--- EXTRACT PROVIDED ---

Ask HN: How do you find meaning in life? - wsdfsayy
======
muzani
Start with the end in mind. Everyone dies. I try to die on my own terms.

There's a lot to think about in death. How do you die? Who will be at your
funeral? What do you leave behind?

You can control how you die, by committing suicide. But that's wasteful. Your
life is valuable. But like any valuable, you shouldn't just keep it locked up.
Valuable things should be used or traded - risk your life something that _can_
kill you but is worth it. Start a business, climb Everest, volunteer to help
in a dangerous country, be an activist for something worth dying for.

You'll want to think about what happens after you die. You'll have stuff. What
happens to it? Does it go to your family? A cause? Does it disappear in a
disorganized jumble?

Also the afterlife. People have literally sat down for thousands of years
pondering this. Don't reinvent the wheel; dig up what others have researched.

--- DATASET CONTENT ---

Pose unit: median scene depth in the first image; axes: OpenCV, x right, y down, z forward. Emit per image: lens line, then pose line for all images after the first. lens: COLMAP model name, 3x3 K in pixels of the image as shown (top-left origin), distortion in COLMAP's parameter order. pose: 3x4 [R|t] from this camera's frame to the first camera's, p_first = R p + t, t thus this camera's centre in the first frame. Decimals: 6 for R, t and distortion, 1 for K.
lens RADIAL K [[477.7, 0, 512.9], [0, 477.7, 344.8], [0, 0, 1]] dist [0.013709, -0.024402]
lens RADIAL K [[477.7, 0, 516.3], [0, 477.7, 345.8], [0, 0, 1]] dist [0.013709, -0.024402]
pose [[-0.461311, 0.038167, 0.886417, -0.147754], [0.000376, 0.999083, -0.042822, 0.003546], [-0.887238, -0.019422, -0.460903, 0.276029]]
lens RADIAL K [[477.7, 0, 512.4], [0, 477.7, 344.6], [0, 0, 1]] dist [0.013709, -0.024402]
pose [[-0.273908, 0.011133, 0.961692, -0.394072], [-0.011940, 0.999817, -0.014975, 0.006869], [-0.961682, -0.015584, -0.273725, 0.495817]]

---
--- DATASET CONTENT ---

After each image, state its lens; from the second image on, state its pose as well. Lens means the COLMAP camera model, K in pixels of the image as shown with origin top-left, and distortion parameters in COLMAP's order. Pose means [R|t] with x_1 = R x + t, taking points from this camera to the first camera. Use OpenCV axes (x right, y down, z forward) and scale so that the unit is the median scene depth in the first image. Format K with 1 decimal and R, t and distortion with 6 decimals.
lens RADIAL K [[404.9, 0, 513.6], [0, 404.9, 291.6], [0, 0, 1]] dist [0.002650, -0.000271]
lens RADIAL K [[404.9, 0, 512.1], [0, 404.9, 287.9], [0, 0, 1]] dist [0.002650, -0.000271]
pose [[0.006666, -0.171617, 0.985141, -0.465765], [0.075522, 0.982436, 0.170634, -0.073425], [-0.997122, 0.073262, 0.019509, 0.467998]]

---
--- DATASET CONTENT ---

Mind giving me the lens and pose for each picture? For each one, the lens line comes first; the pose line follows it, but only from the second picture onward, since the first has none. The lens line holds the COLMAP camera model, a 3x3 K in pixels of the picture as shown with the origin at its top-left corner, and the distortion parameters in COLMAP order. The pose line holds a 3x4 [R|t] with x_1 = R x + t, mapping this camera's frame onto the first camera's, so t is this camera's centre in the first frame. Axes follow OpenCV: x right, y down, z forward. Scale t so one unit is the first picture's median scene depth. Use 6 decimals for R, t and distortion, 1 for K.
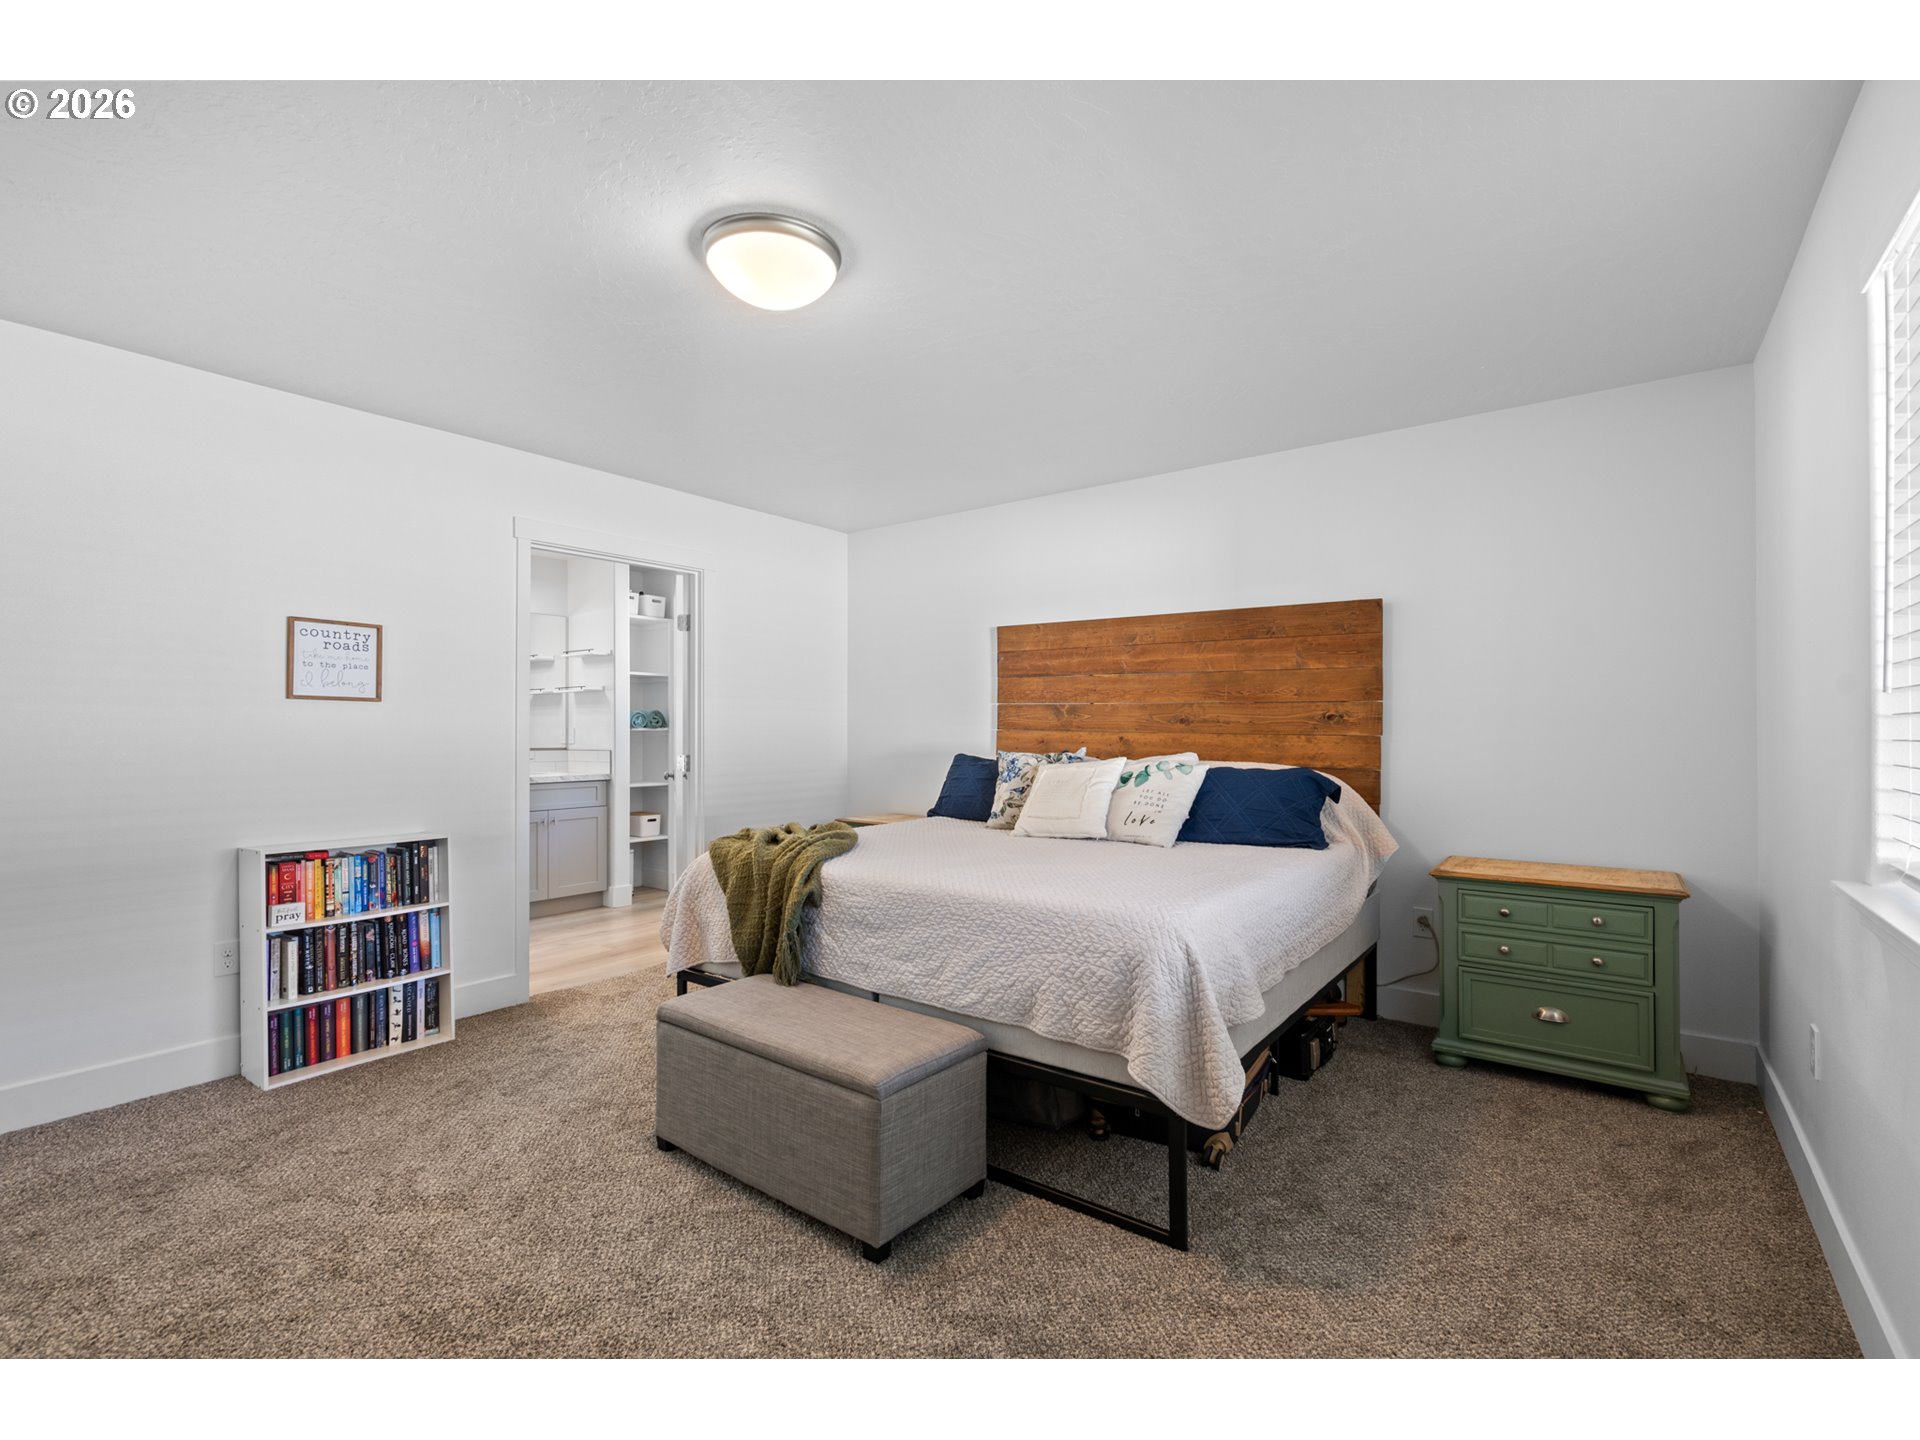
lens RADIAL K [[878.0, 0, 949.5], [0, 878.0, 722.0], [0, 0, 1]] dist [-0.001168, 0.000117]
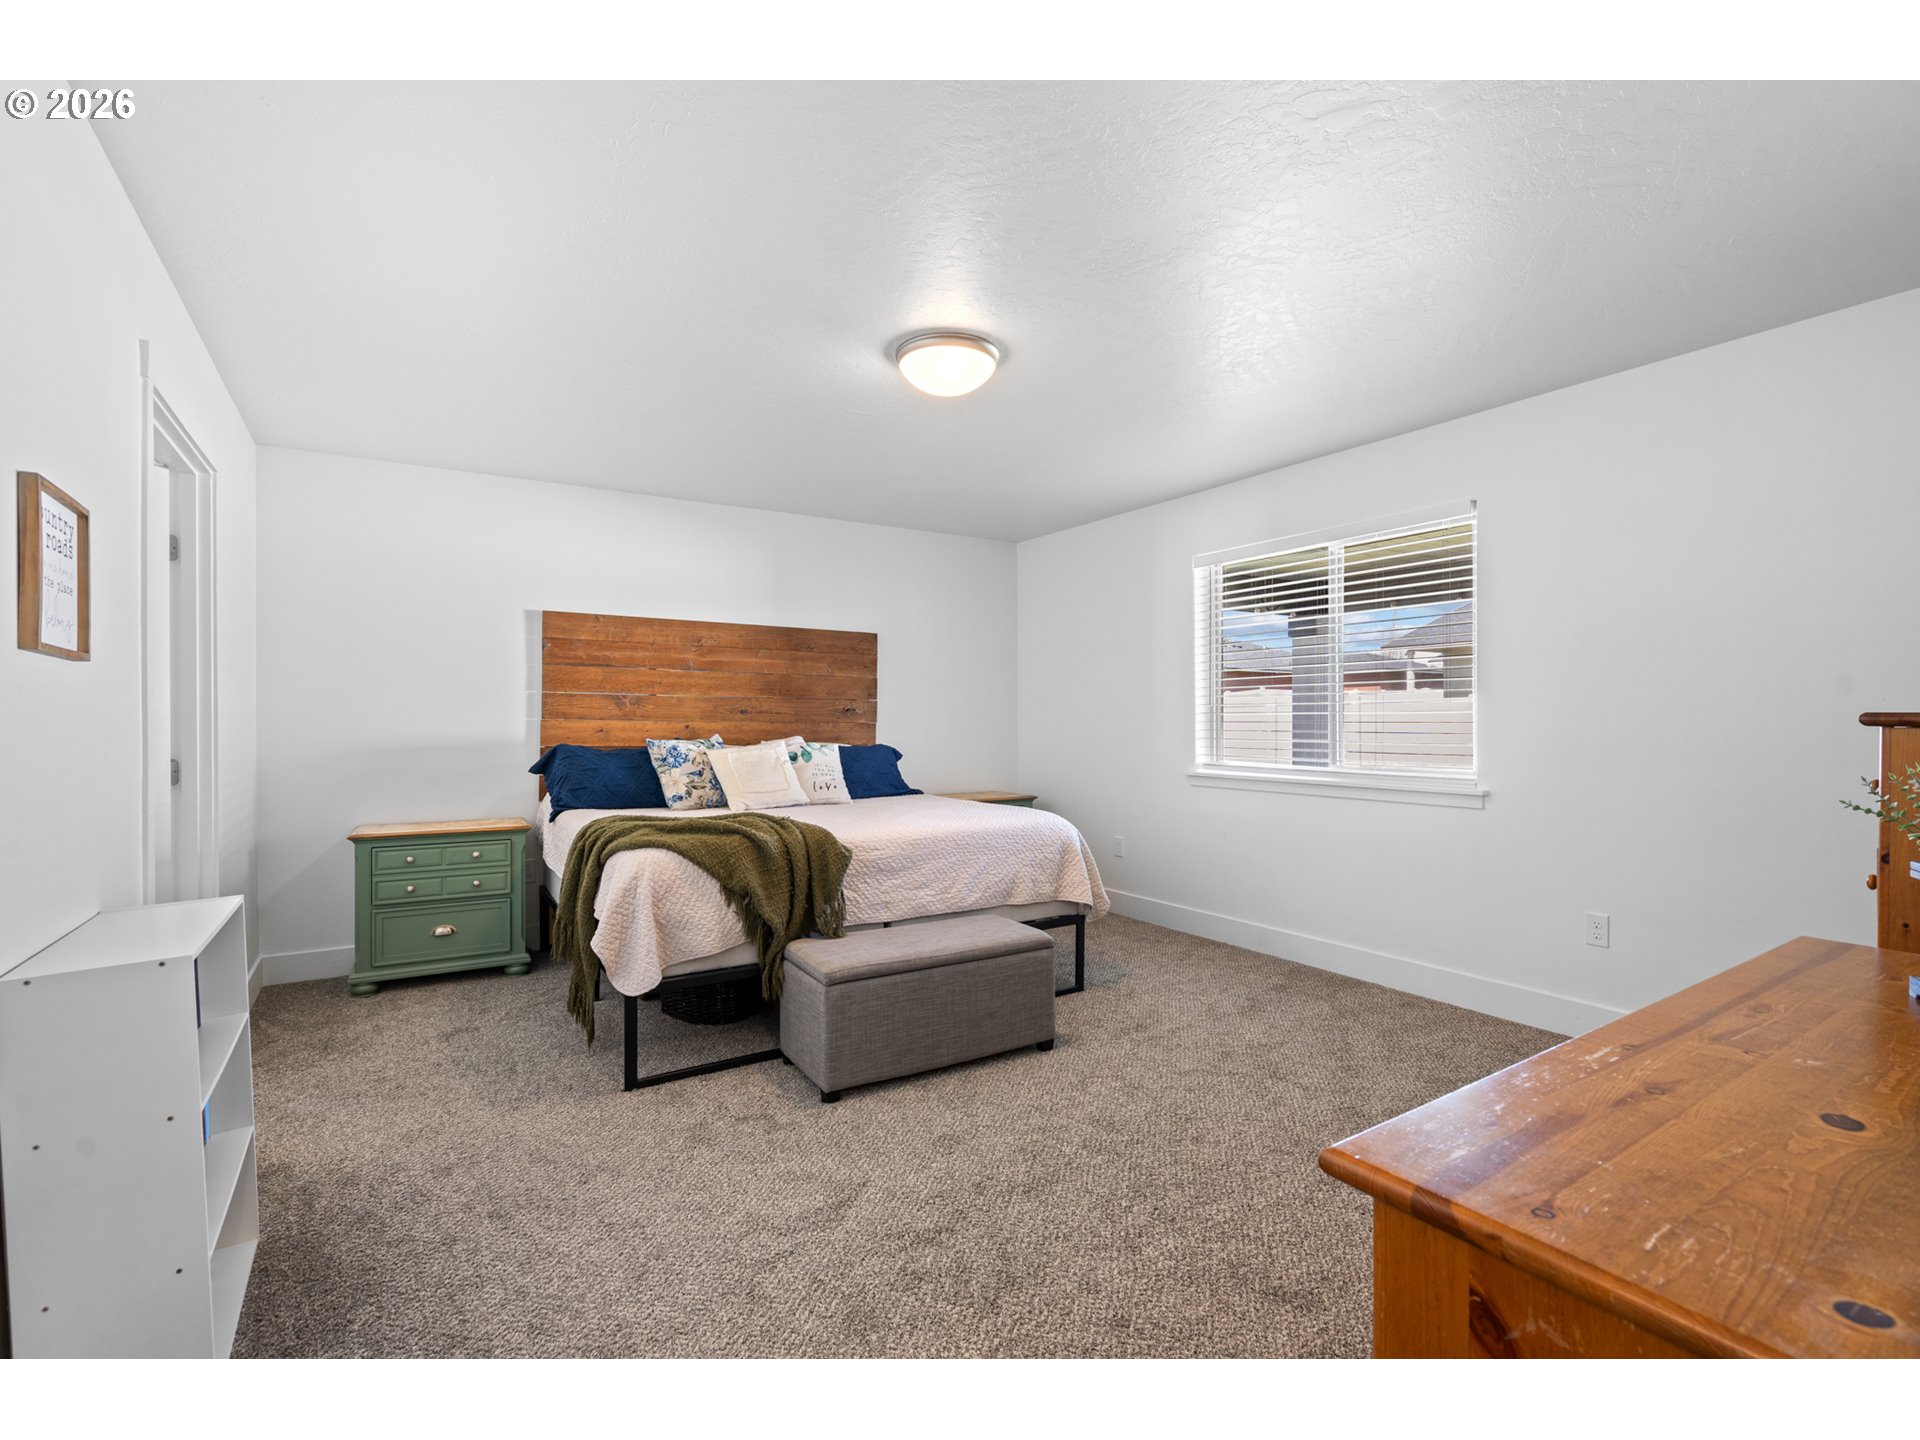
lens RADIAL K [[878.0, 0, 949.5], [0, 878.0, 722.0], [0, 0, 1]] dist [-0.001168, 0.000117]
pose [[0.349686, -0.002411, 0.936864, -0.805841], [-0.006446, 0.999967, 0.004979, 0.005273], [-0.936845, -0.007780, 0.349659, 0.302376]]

---

» **REQUIRED ACTION 1**: In the forum comment on finding meaning in life, why does the commenter advise against reinventing the wheel when thinking about the afterlife? Answer in one to three sentences.
» **REQUIRED ACTION 2**:
Answer these questions on the forum comment on finding meaning in life:
(a) What does the commenter give as the starting point in the opening line?
(b) Which mountain is named as something one could climb?
(c) What three possible outcomes for a person's belongings does the commenter raise?
The data is not needed for the tasks.

» **RESPONSE AREA 1**: People have spent thousands of years sitting down and pondering the afterlife. So the commenter suggests digging up what others have already researched instead of starting from scratch.

» **RESPONSE AREA 2**:
(a) Start with the end in mind.
(b) Everest.
(c) They could go to the person's family, go to a cause, or disappear in a disorganized jumble.